Por eso creo que fue una tontería de mi parte el decir esa noche “ya perdió el América”. Por eso estaba por demás tratar de convencer a doña Coyo que abriera los ojos y que cambiara de equipo. Eran Intransigentes: no aceptaban los análisis críticos hacia sus equipos y a su rendimiento.

Reaccionaban de manera radical y no aceptaban los matices. Si no estábamos con ellos es porque estábamos contra ellos. Si no nos gustaba tal contratación, entonces quería decir que teníamos simpatía por otro equipo, lo cual era imperdonable. Tal cual era su reduccionismo doctrinal o simplicidad de análisis interpretativo.

Eran muy parecidos a quien tiene un padecimiento ideológico y su diversidad categorial suele encerrarse en puros estratos contrapuestos: buenos y malos; blanco y negro, decente e indecente, sabios y tontos, honorables e indecentes, pero, ante todo, con el afán de imponer su estilo o creencias y de forzar a que los demás se adscriban a lo mismo como la única verdad.

Cuando les digo que estos casos, el de mi hermano y el de doña Coyo no son los únicos pero porque así es. Los dos ya son pasados, pero, aunque, en otros rubros y en otros tópicos hay quienes los emulan en el presente.

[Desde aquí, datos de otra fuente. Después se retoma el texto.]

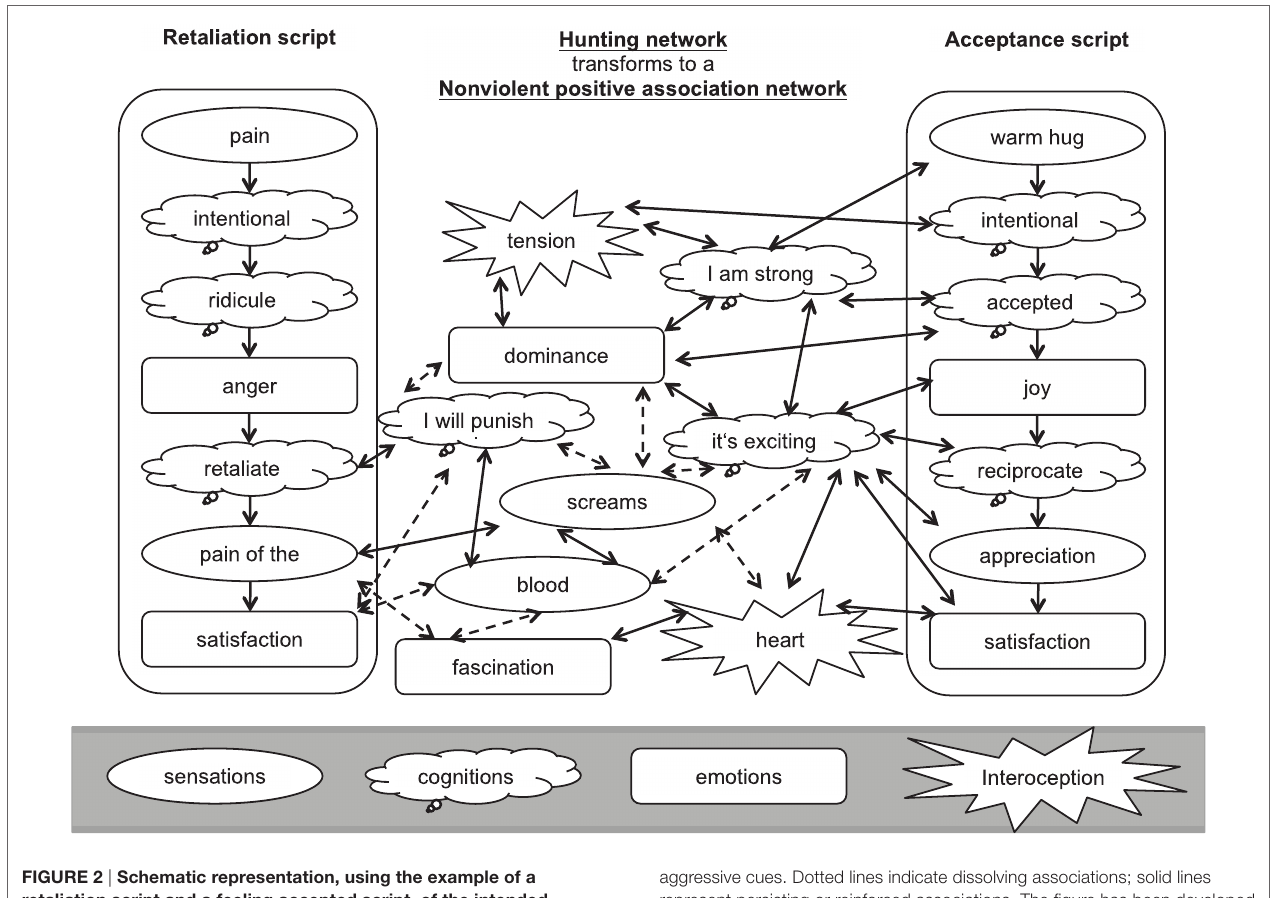
Figure 2 | schematic representation, using the example of a retaliation script and a feeling accepted script, of the intended transformation of the hunting network into a positive association network . Exposing to and contextualizing violent events is supposed to reduce the strength of associations between positive emotions and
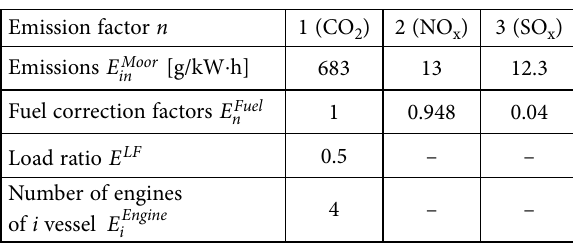
Table 2. Reference values of emission factors while mooring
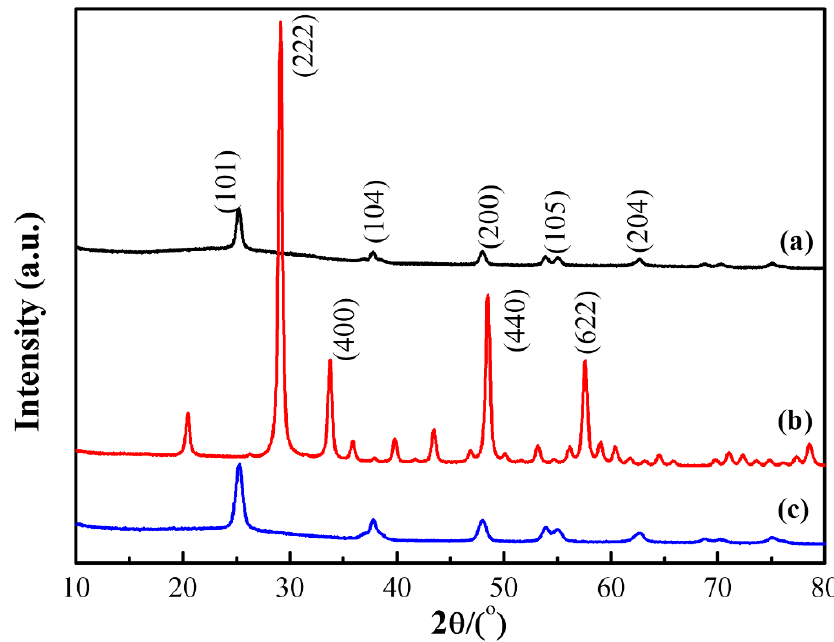
Figure 6. X-ray diffraction pattern of the photocatalyst ( a ) TiO 2 , ( b ) Y 2 O 3 , and ( c ) Y 2 O 3 /TiO 2 .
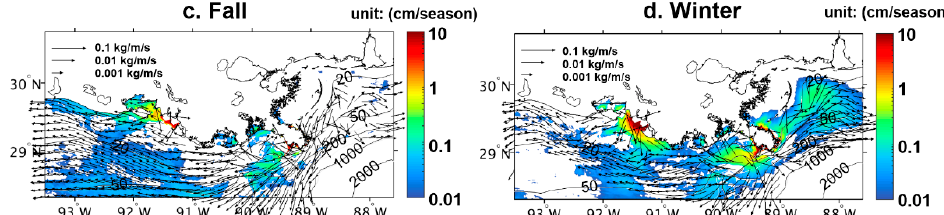
Figure 12. Spatial distributions of 20-year averaged annual sedimentation rates and suspended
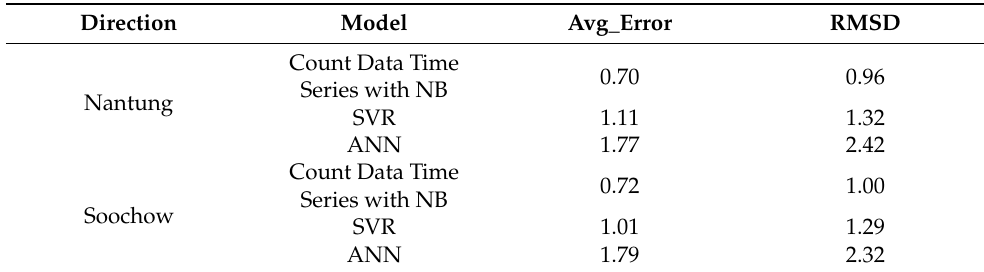
Table 3. Model performance of daily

Si les cuesta un poco ubicarlos, yo les voy a dar una ayudadita:

El primer síntoma para detectarlos es su visión del mundo en alto contraste. Como dice Amos Oz, son daltónicos incapaces de reconocer grises y claroscuros, sus ojos lo miran todo en blanco y negro. Quien padece la enfermedad interpreta la realidad como una disputa permanente entre buenos y malos: pacíficos versus violentos, demócratas contra fascistas, pobres contra privilegiados. Yo soy la bondad y mi adversario es el mal encarnado. Resultan incapaces de reconocer algún mérito o derecho en las consignas de su contrincante. Error: no tienen adversarios, ni contrincantes, sólo tiene enemigos.

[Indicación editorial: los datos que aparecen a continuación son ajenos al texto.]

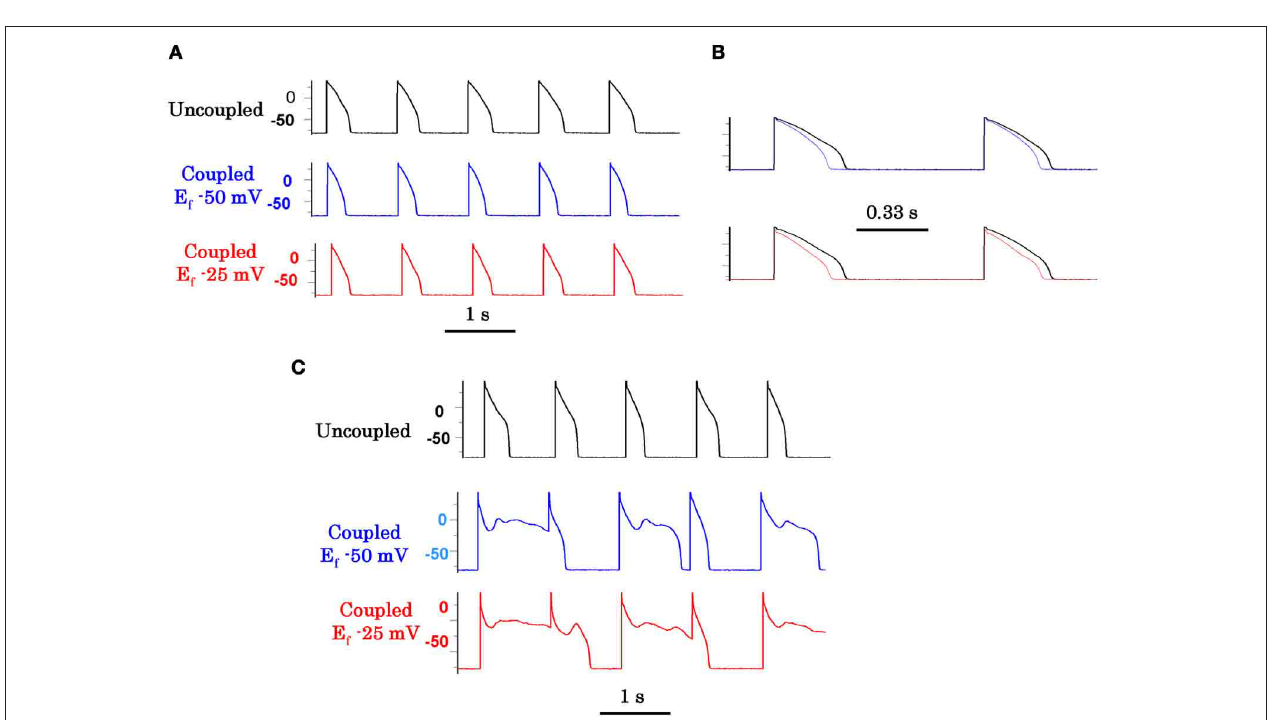
young and aged myocytes manifested EADs and triggered activity with significant differences between the two aged groups (from Bapat et al., 2012).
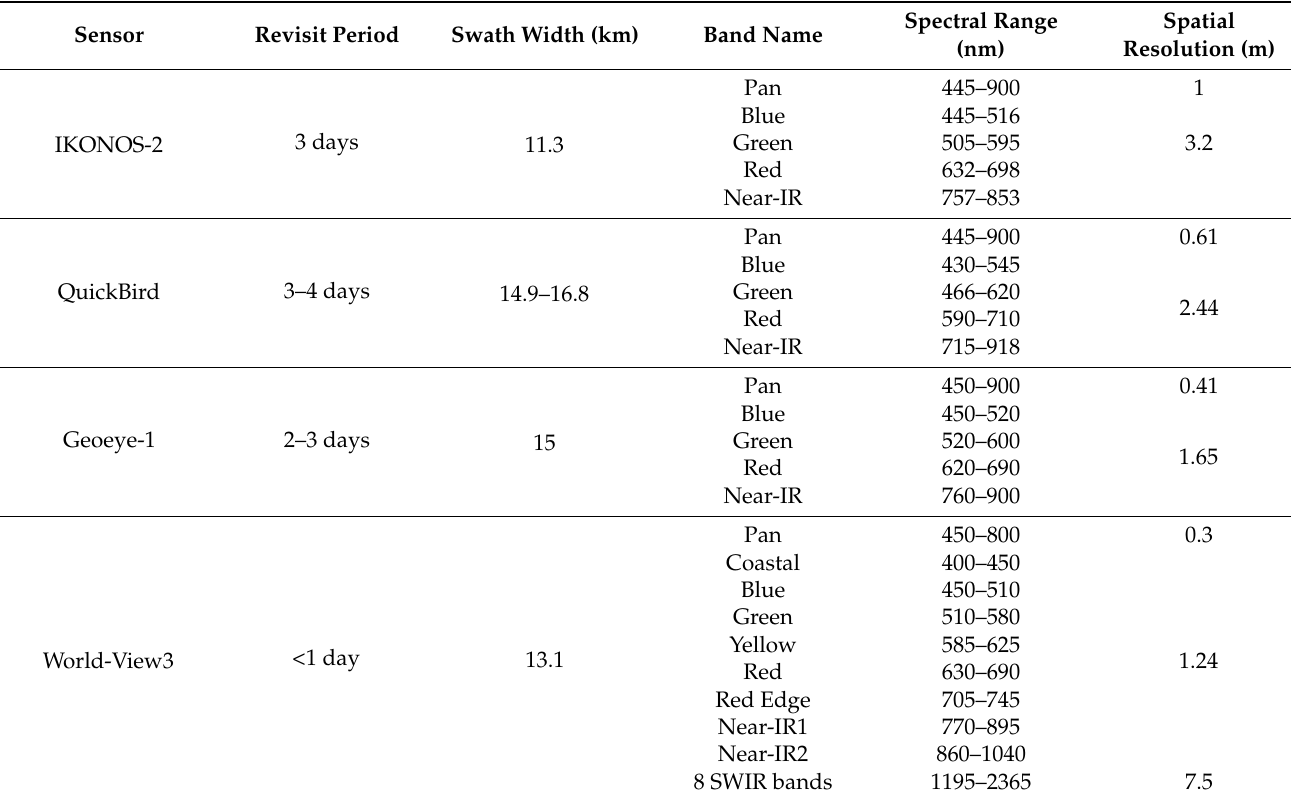
Table 2. Main airborne commercial sensor suitable for the characterization of urban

Son excelentes soldados, pero no tienen madera para ser políticos. Están dispuestos a sacrificarlo todo con tal de avanzar su causa, pero son incapaces de sentarse a tomar un café con sus antagonistas. El ardor de sus convicciones no les permite ceder, ni negociar. Padecen de sordera selectiva, sus oídos sólo se abren para escuchar su propia voz. Los argumentos ajenos son un ruido de fondo que les interrumpe el monólogo.

Su misión principal es cambiar el comportamiento de otras personas. Con un altruismo perverso, están más preocupados por los demás, que por sí mismos. Nada más quiere que le reces a su Dios (a Carlos Reinoso, a Borja, o a Miguel Marín o a Carlos Eloir Perucci, según mi hermano o doña Coyo, y sus versículos) y que visites su templo o que apuestes por su preferido.

Son como alguien totalmente convencido de su propia superioridad moral y su mayor deseo es redimir su alma de sus faltas ideológicas o pecados religiosos.

Son eso y mucho más, aunque su equipo no vaya perdiendo 3-0 en el último minuto, ni peguen coscorrones.